対広島戦(11−23)。

振れ幅が大きいフットボール,と表現することもできそうですが。


 「自分たちが描きたいフットボール」,ファースト・チームの誰もが共有していなければならないはずの戦術的な基盤が安定していないから,どうしても振れ幅が大きくならざるを得ない,という印象もあります。・・・この時期に,チーム・ビルディングの基礎段階に問題を感じているようでは,という思いもありますが。


 広島戦であります。自分たちが置かれた位置を,そして対戦相手との位置関係を冷静に眺めれば,「勝ち点3」を奪取できなかった,という見方よりも,対戦相手から「勝ち点2」を削り取ったという見方をすべきかな,と思いますし,その意味で悪くない「勝ち点1」である,とも思います。スタンディング上位,と言うよりは下位との距離感をしっかりと意識しながら,残留に向けた戦い方をしていかなくてはならない,そんな位置にいるのだから。


 ではありますが,を書いておこう,と思います。


 端的に言えば,どういうイメージで守備応対をしているのかな,と。


 いい攻撃を仕掛けるための準備として,どのようにしてボールを奪うのか,という意識で守備応対の戦術イメージを組み立てている印象が薄い。むしろ,「相手の攻撃をどのようにして跳ね返すのか」というイメージに引っ張られる形で守備応対のイメージが形作られてしまっている,特に今節はその印象が強いように映ったわけです。
 ワイドに,でも縦にはコンパクトに,ということは,当然ながら連動して相手ボール・ホルダーにプレッシングを仕掛けていくイメージが伴っているのかな,と思うところです。ボール・ホルダーへのプレッシングが連動していくこと,ジャッカルを仕掛けるフットボーラーへボール・ホルダーを追い込んでいく,などのイメージが重要な要素になるはずです。そんな連動性,イメージの共有が,なかなかピッチで表現できていない。のみならず,今節はそれほどコンパクトネスに意識が振り向けられていたような感じがしない。自分たちが攻撃を仕掛ける,そのための準備としての守備応対ではなくて,相手のフットボールから逆算した守備応対に強く意識が振り向けられてしまう。そのために,コンセプトとして掲げていたはず(というほどに,強固なコンセプトと感じられたかどうか,はこの際置くとして)のコンパクトネスがどこかに行ってしまう。結果,相手にゲームを動かされる状態からなかなか抜け出すことができない,と。

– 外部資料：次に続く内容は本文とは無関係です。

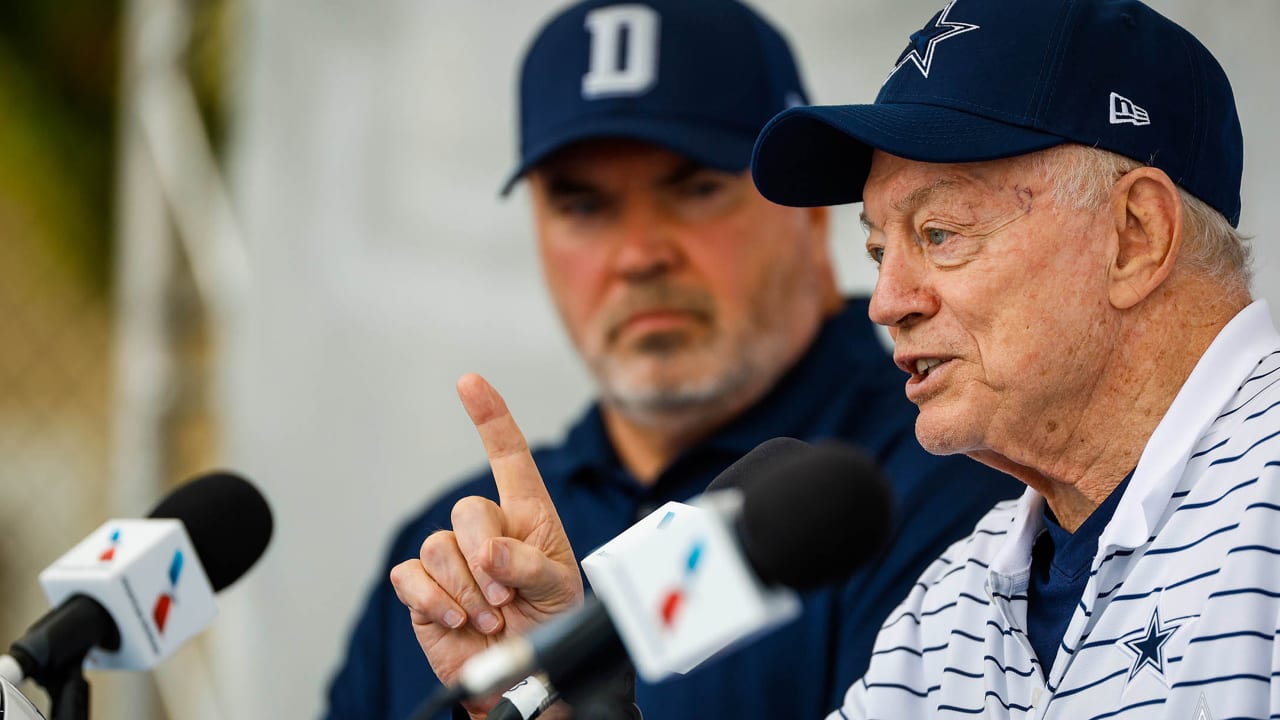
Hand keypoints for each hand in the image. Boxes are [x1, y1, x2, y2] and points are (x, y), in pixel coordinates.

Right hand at [391, 373, 583, 717]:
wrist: (521, 675)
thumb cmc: (549, 623)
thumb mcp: (560, 591)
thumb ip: (531, 565)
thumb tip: (489, 552)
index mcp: (527, 516)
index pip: (508, 456)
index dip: (490, 417)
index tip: (469, 382)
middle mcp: (485, 529)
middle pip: (468, 510)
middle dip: (488, 556)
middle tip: (509, 597)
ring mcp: (450, 557)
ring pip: (439, 547)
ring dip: (469, 590)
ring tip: (492, 616)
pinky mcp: (422, 587)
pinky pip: (411, 576)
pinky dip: (436, 600)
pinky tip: (459, 620)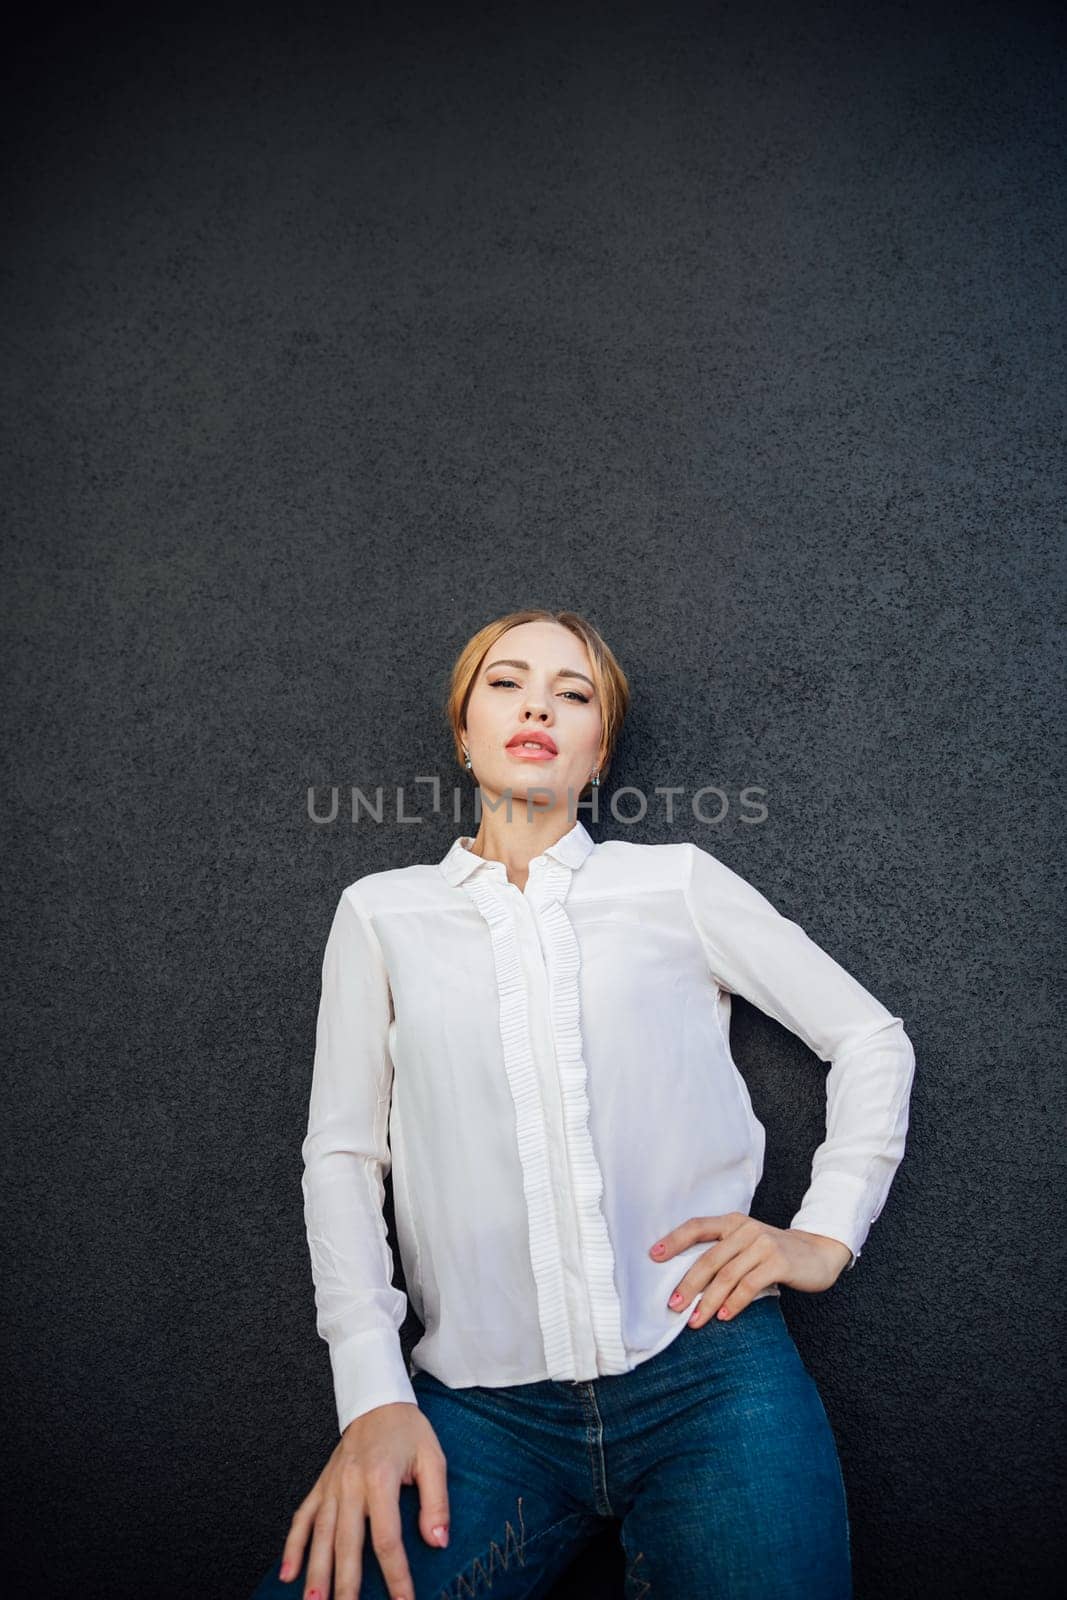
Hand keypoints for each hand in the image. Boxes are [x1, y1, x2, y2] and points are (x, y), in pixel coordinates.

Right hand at [277, 1401, 449, 1599]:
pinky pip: (302, 1518)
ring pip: (319, 1536)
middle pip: (346, 1544)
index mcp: (380, 1478)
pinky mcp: (321, 1485)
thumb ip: (436, 1501)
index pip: (387, 1538)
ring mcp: (332, 1486)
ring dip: (315, 1573)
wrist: (377, 1398)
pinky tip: (288, 1572)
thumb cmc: (407, 1429)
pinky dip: (292, 1546)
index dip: (395, 1575)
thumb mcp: (433, 1458)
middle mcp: (350, 1484)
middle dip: (346, 1585)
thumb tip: (438, 1541)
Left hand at [649, 1213, 854, 1326]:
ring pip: (727, 1276)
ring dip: (708, 1301)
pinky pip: (750, 1285)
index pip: (697, 1227)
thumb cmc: (774, 1254)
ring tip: (695, 1320)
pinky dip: (734, 1302)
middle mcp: (745, 1229)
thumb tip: (687, 1283)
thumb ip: (723, 1254)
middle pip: (708, 1258)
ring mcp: (763, 1244)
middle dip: (688, 1284)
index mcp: (732, 1222)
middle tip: (673, 1305)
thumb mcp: (747, 1246)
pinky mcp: (778, 1261)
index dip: (674, 1241)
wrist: (818, 1253)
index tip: (653, 1256)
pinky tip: (725, 1317)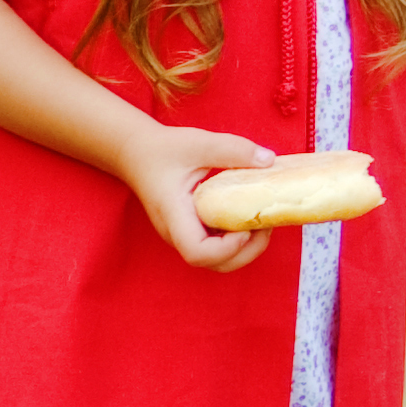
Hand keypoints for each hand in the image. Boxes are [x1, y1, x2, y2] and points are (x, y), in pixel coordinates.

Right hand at [118, 124, 279, 270]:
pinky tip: (250, 219)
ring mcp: (183, 234)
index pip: (197, 252)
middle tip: (265, 226)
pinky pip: (217, 248)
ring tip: (262, 223)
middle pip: (213, 263)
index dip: (226, 248)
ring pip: (217, 260)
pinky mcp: (192, 230)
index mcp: (173, 214)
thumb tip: (269, 160)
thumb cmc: (163, 149)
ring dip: (245, 249)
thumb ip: (233, 149)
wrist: (136, 153)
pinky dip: (238, 241)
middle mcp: (176, 232)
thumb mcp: (199, 143)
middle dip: (246, 252)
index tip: (245, 227)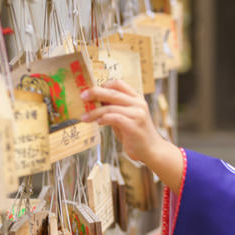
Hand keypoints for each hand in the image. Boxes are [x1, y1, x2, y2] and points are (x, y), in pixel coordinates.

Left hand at [82, 78, 183, 192]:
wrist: (152, 150)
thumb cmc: (135, 134)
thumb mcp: (125, 117)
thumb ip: (114, 108)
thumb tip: (94, 102)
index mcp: (136, 98)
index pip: (119, 84)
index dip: (103, 85)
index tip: (91, 90)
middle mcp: (138, 104)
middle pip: (113, 92)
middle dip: (95, 93)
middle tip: (82, 96)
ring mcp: (138, 114)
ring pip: (110, 107)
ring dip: (94, 112)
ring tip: (84, 117)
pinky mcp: (134, 126)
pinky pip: (115, 118)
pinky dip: (104, 119)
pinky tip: (98, 123)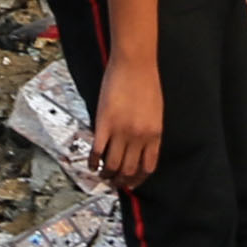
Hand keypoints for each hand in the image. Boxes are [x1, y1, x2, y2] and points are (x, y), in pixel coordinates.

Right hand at [91, 46, 165, 187]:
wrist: (135, 63)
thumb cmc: (146, 82)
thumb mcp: (155, 111)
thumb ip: (149, 131)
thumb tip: (140, 148)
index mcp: (155, 134)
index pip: (148, 167)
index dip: (138, 179)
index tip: (132, 183)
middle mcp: (139, 136)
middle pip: (129, 170)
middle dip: (121, 181)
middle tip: (114, 183)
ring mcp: (121, 131)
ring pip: (113, 165)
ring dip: (106, 174)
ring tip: (102, 175)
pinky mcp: (105, 123)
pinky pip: (98, 151)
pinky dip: (93, 161)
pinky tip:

 相手がどう出るか,ということを意識するのは重要な要素です。どういう状況にあっても自分たちのフットボールを,というのは理想的に見えるけれど,実際にそんな局面がつくれるか,となるとそんな時間帯はごく限定される,というのがフェアでしょう。
 でも,相手のことを意識し過ぎて,自分たちが狙うフットボールに大きな振れ幅をつくってしまう,というのも同じく問題なのではないか,と感じます。徹頭徹尾,リアクティブなフットボールであるとしても,「自分たちが狙う形」に持ち込むから機能する。その「自分たちが狙う形」がピッチからなかなか感じ取れない。自分たちがどう攻撃したいのか,どう守備応対をすれば自分たちの狙う攻撃へと持ち込めるのか,という共通理解があまりに薄いから,ひとつひとつの個がなかなかかみ合わない。厳しい位置に立っているからこそ,チームとしての戦い方に曖昧さを残しているのは致命傷に結び付く,と感じるのです。


 いまの浦和が,「チームとして」描きたいフットボールは何なのか。チーム・ビルディングの基礎段階に関わる要素だと思いますが,その基礎から見直す必要があるように感じるところです。